One of the fantastic things about being in Columbia’s Dance/Movement Therapy and Counseling MA program is the opportunity to get involved in the student organization MOVED. This week I interviewed Julie Brannen, President of MOVED and second year DMT & C student at Columbia, to explain more about the organization and what it has in store for this year.
What is the MOVED organization?
M.O.V.E.D. is a student organization housed under Columbia College Chicago’s Student Engagement umbrella. The members typically include current students in the Dance/Movement Therapy and Counseling Department master’s program, although they are not obligated to be involved. Standing for Masters Organization Volunteering to Educate about Dance/Movement Therapy, our mission is to inform the Chicago greater community about the field of Dance/Movement Therapy (DMT). It is one of the seven graduate student organizations, so it is a little different ball game than undergraduate organizations. From my experience, we are dealing more directly with professional development because it goes hand-in-hand with our current education.
Can you tell us about events that the organization has been involved in putting together?
In the past, I know MOVED has done many community events as well as gotten involved with Columbia’s Student Organization Council (SOC) campus events.
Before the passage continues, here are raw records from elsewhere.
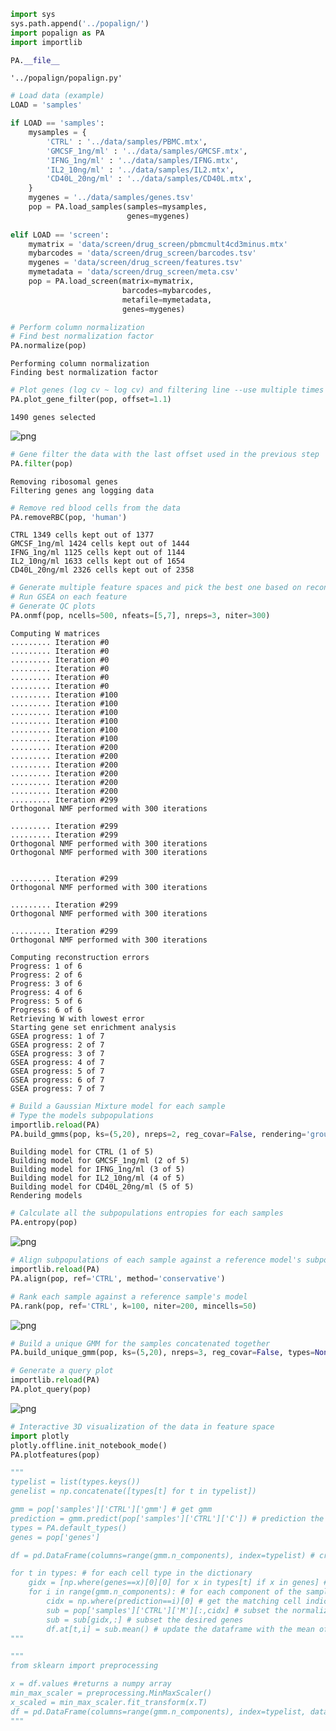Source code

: 

```python
import sys
sys.path.append('../popalign/')
import popalign as PA
import importlib
```


```python
PA.__file__
```




    '../popalign/popalign.py'




```python
# Load data (example)
LOAD = 'samples'

if LOAD == 'samples':
    mysamples = {
        'CTRL' : '../data/samples/PBMC.mtx',
        'GMCSF_1ng/ml' : '../data/samples/GMCSF.mtx',
        'IFNG_1ng/ml' : '../data/samples/IFNG.mtx',
        'IL2_10ng/ml' : '../data/samples/IL2.mtx',
        'CD40L_20ng/ml' : '../data/samples/CD40L.mtx',
    }
    mygenes = '../data/samples/genes.tsv'
    pop = PA.load_samples(samples=mysamples, 
                          genes=mygenes)
    
elif LOAD == 'screen':
    mymatrix = 'data/screen/drug_screen/pbmcmult4cd3minus.mtx'
    mybarcodes = 'data/screen/drug_screen/barcodes.tsv'
    mygenes = 'data/screen/drug_screen/features.tsv'
    mymetadata = 'data/screen/drug_screen/meta.csv'
    pop = PA.load_screen(matrix=mymatrix, 
                         barcodes=mybarcodes, 
                         metafile=mymetadata, 
                         genes=mygenes)
```


```python
# Perform column normalization
# Find best normalization factor
PA.normalize(pop)
```

    Performing column normalization
    Finding best normalization factor



```python
# Plot genes (log cv ~ log cv) and filtering line --use multiple times to find best offset (usually between .7 and 1.5)
PA.plot_gene_filter(pop, offset=1.1)
```

    1490 genes selected



![png](output_4_1.png)



```python
# Gene filter the data with the last offset used in the previous step
PA.filter(pop)
```

    Removing ribosomal genes
    Filtering genes ang logging data



```python
# Remove red blood cells from the data
PA.removeRBC(pop, 'human')
```

    CTRL 1349 cells kept out of 1377
    GMCSF_1ng/ml 1424 cells kept out of 1444
    IFNG_1ng/ml 1125 cells kept out of 1144
    IL2_10ng/ml 1633 cells kept out of 1654
    CD40L_20ng/ml 2326 cells kept out of 2358



```python
# Generate multiple feature spaces and pick the best one based on reconstruction error
# Run GSEA on each feature
# Generate QC plots
PA.onmf(pop, ncells=500, nfeats=[5,7], nreps=3, niter=300)
```

    Computing W matrices
    ......... Iteration #0
    ......... Iteration #0
    ......... Iteration #0
    ......... Iteration #0
    ......... Iteration #0
    ......... Iteration #0
    ......... Iteration #100
    ......... Iteration #100
    ......... Iteration #100
    ......... Iteration #100
    ......... Iteration #100
    ......... Iteration #100
    ......... Iteration #200
    ......... Iteration #200
    ......... Iteration #200
    ......... Iteration #200
    ......... Iteration #200
    ......... Iteration #200
    ......... Iteration #299
    Orthogonal NMF performed with 300 iterations
    
    ......... Iteration #299
    ......... Iteration #299
    Orthogonal NMF performed with 300 iterations
    Orthogonal NMF performed with 300 iterations
    
    
    ......... Iteration #299
    Orthogonal NMF performed with 300 iterations
    
    ......... Iteration #299
    Orthogonal NMF performed with 300 iterations
    
    ......... Iteration #299
    Orthogonal NMF performed with 300 iterations
    
    Computing reconstruction errors
    Progress: 1 of 6
    Progress: 2 of 6
    Progress: 3 of 6
    Progress: 4 of 6
    Progress: 5 of 6
    Progress: 6 of 6
    Retrieving W with lowest error
    Starting gene set enrichment analysis
    GSEA progress: 1 of 7
    GSEA progress: 2 of 7
    GSEA progress: 3 of 7
    GSEA progress: 4 of 7
    GSEA progress: 5 of 7
    GSEA progress: 6 of 7
    GSEA progress: 7 of 7



```python
# Build a Gaussian Mixture model for each sample
# Type the models subpopulations
importlib.reload(PA)
PA.build_gmms(pop, ks=(5,20), nreps=2, reg_covar=False, rendering='grouped', types=None)
```

    Building model for CTRL (1 of 5)
    Building model for GMCSF_1ng/ml (2 of 5)
    Building model for IFNG_1ng/ml (3 of 5)
    Building model for IL2_10ng/ml (4 of 5)
    Building model for CD40L_20ng/ml (5 of 5)
    Rendering models



```python
# Calculate all the subpopulations entropies for each samples
PA.entropy(pop)
```


![png](output_9_0.png)



```python
# Align subpopulations of each sample against a reference model's subpopulations
importlib.reload(PA)
PA.align(pop, ref='CTRL', method='conservative')
```


```python
# Rank each sample against a reference sample's model
PA.rank(pop, ref='CTRL', k=100, niter=200, mincells=50)
```


![png](output_11_0.png)



```python
# Build a unique GMM for the samples concatenated together
PA.build_unique_gmm(pop, ks=(5,20), nreps=3, reg_covar=False, types=None)
```


```python
# Generate a query plot
importlib.reload(PA)
PA.plot_query(pop)
```


![png](output_13_0.png)



```python
# Interactive 3D visualization of the data in feature space
import plotly
plotly.offline.init_notebook_mode()
PA.plotfeatures(pop)
```

```python
"""
typelist = list(types.keys())
genelist = np.concatenate([types[t] for t in typelist])

gmm = pop['samples']['CTRL']['gmm'] # get gmm
prediction = gmm.predict(pop['samples']['CTRL']['C']) # prediction the cells assignments for that sample
types = PA.default_types()
genes = pop['genes']

df = pd.DataFrame(columns=range(gmm.n_components), index=typelist) # create empty dataframe

for t in types: # for each cell type in the dictionary
    gidx = [np.where(genes==x)[0][0] for x in types[t] if x in genes] # get the indices of the valid genes for that cell type
    for i in range(gmm.n_components): # for each component of the sample
        cidx = np.where(prediction==i)[0] # get the matching cell indices
        sub = pop['samples']['CTRL']['M'][:,cidx] # subset the normalized data
        sub = sub[gidx,:] # subset the desired genes
        df.at[t,i] = sub.mean() # update the dataframe with the mean of those cells for those genes
"""
```


```python
"""
from sklearn import preprocessing

x = df.values #returns a numpy array
min_max_scaler = preprocessing.MinMaxScaler()
x_scaled = min_max_scaler.fit_transform(x.T)
df = pd.DataFrame(columns=range(gmm.n_components), index=typelist, data=x_scaled.T)
"""
```
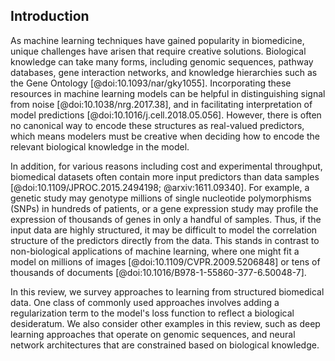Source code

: ## Introduction

As machine learning techniques have gained popularity in biomedicine, unique challenges have arisen that require creative solutions.
Biological knowledge can take many forms, including genomic sequences, pathway databases, gene interaction networks, and knowledge hierarchies such as the Gene Ontology [@doi:10.1093/nar/gky1055].
Incorporating these resources in machine learning models can be helpful in distinguishing signal from noise [@doi:10.1038/nrg.2017.38], and in facilitating interpretation of model predictions [@doi:10.1016/j.cell.2018.05.056].
However, there is often no canonical way to encode these structures as real-valued predictors, which means modelers must be creative when deciding how to encode the relevant biological knowledge in the model.

In addition, for various reasons including cost and experimental throughput, biomedical datasets often contain more input predictors than data samples [@doi:10.1109/JPROC.2015.2494198; @arxiv:1611.09340].
For example, a genetic study may genotype millions of single nucleotide polymorphisms (SNPs) in hundreds of patients, or a gene expression study may profile the expression of thousands of genes in only a handful of samples.
Thus, if the input data are highly structured, it may be difficult to model the correlation structure of the predictors directly from the data.
This stands in contrast to non-biological applications of machine learning, where one might fit a model on millions of images [@doi:10.1109/CVPR.2009.5206848] or tens of thousands of documents [@doi:10.1016/B978-1-55860-377-6.50048-7].

In this review, we survey approaches to learning from structured biomedical data.
One class of commonly used approaches involves adding a regularization term to the model's loss function to reflect a biological desideratum.
We also consider other examples in this review, such as deep learning approaches that operate on genomic sequences, and neural network architectures that are constrained based on biological knowledge.

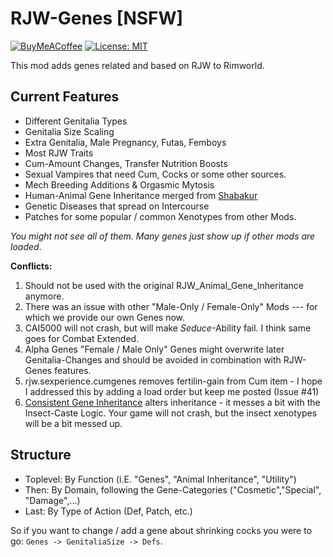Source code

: # RJW-Genes [NSFW]

[![BuyMeACoffee](https://raw.githubusercontent.com/pachadotdev/buymeacoffee-badges/main/bmc-white.svg)](https://buymeacoffee.com/vegapnk)
[![License: MIT](https://img.shields.io/badge/License-MIT-yellow.svg)](https://opensource.org/licenses/MIT)

This mod adds genes related and based on RJW to Rimworld. 

## Current Features 

- Different Genitalia Types 
- Genitalia Size Scaling 
- Extra Genitalia, Male Pregnancy, Futas, Femboys
- Most RJW Traits
- Cum-Amount Changes, Transfer Nutrition Boosts
- Sexual Vampires that need Cum, Cocks or some other sources.
- Mech Breeding Additions & Orgasmic Mytosis
- Human-Animal Gene Inheritance merged from [Shabakur](https://github.com/Shabakur/RJW_Animal_Gene_Inheritance)
- Genetic Diseases that spread on Intercourse
- Patches for some popular / common Xenotypes from other Mods.

*You might not see all of them. Many genes just show up if other mods are loaded*.

**Conflicts:**
1. Should not be used with the original RJW_Animal_Gene_Inheritance anymore. 
2. There was an issue with other "Male-Only / Female-Only" Mods --- for which we provide our own Genes now. 
3. CAI5000 will not crash, but will make *Seduce*-Ability fail. I think same goes for Combat Extended.
4. Alpha Genes "Female / Male Only" Genes might overwrite later Genitalia-Changes and should be avoided in combination with RJW-Genes features.
5. rjw.sexperience.cumgenes removes fertilin-gain from Cum item - I hope I addressed this by adding a load order but keep me posted (Issue #41)
6. [Consistent Gene Inheritance](https://steamcommunity.com/sharedfiles/filedetails/?id=2881479142&searchtext=Consistent+Gene+Inheritance) alters inheritance - it messes a bit with the Insect-Caste Logic. Your game will not crash, but the insect xenotypes will be a bit messed up. 

## Structure

- Toplevel: By Function (i.E. "Genes", "Animal Inheritance", "Utility")
- Then: By Domain, following the Gene-Categories ("Cosmetic","Special", "Damage",...)
- Last: By Type of Action (Def, Patch, etc.)

So if you want to change / add a gene about shrinking cocks you were to go: `Genes -> GenitaliaSize -> Defs`.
This years’ Executive Board and I wanted to keep this trend going. So far, we have participated in the SOC’s Random Acts of Kindness week, where we made baked goods and encouragement notes and handed them to students, faculty, and random Chicago patrons. Elise Moore (MOVED Member) and Meghan Murphy-Sanchez (Former MOVED Secretary) presented at the Pritzker School of Medicine about DMT this past spring. Eva Glaser (MOVED VP) and Mallory Ingram (MOVED Treasurer) volunteered to mentor a middle school student for the SPARK mentorship program. The organization as a whole put on its own interpretation of International Dance Day in April by sporting the mantra “Have you danced today?” while dancing in Millennium Park and raising awareness about DMT. We continue to brainstorm ideas of how we can engage with current students at Columbia and how we can get out into the community to let people know who we are.
Can you tell me about the MOVED Concert that will be coming up in November?
Yes, we are very excited about this event! This will be the second annual concert. Last year was a great success—we ended up having standing room only in the theatre. It is completely student produced and run, although both students and faculty are encouraged to submit choreographic work. Our goal for this show is to promote creativity among our members and to continue to embrace the artist side of becoming a therapist. DMT is a creative arts therapy at the end of the day—both aspects are necessary. I believe that if you are engaging in a creative process, then it allows life to be more open, attainable, and enjoyable. It is a great way to cope with this little thing called grad school. This year, we are having the concert at Hamlin Park Fieldhouse Theatre on November 30th at 7pm.
What is your favorite part about being on the MOVED executive board?
That I get to work with such amazing women! The other members of the Executive Board are wonderfully versed at what they do, and they keep me in check. I tend to be a lets-do-it-all-we-have-time type of girl, and I know this is unrealistic. I am honored to work with the other four women that are on my team. We brainstorm, create, argue, and make up to get things done and to figure things out. Even though my title is President, I truly cannot do this job alone.
How do you think being a part of MOVED has benefited you as a Dance/Movement Therapy & Counseling student?
Being a part of MOVED has benefited me in the most essential way. As a student, it has allowed for me to put things into perspective about my future career. I have been exposed to the so-called ‘market’ that we eventually will delve into when looking for a job. I have found that not very many people are educated about this field, and it is our job to constantly blaze the trail and be prepared to talk about what we do as clinicians, artists, and leaders. This is great practice for what I will potentially be doing in the next chapter of my life, the ‘getting a job’ chapter. Also, it has allowed me to truly own what I am learning as knowledge and be able to represent the students, department, and college in a professional way.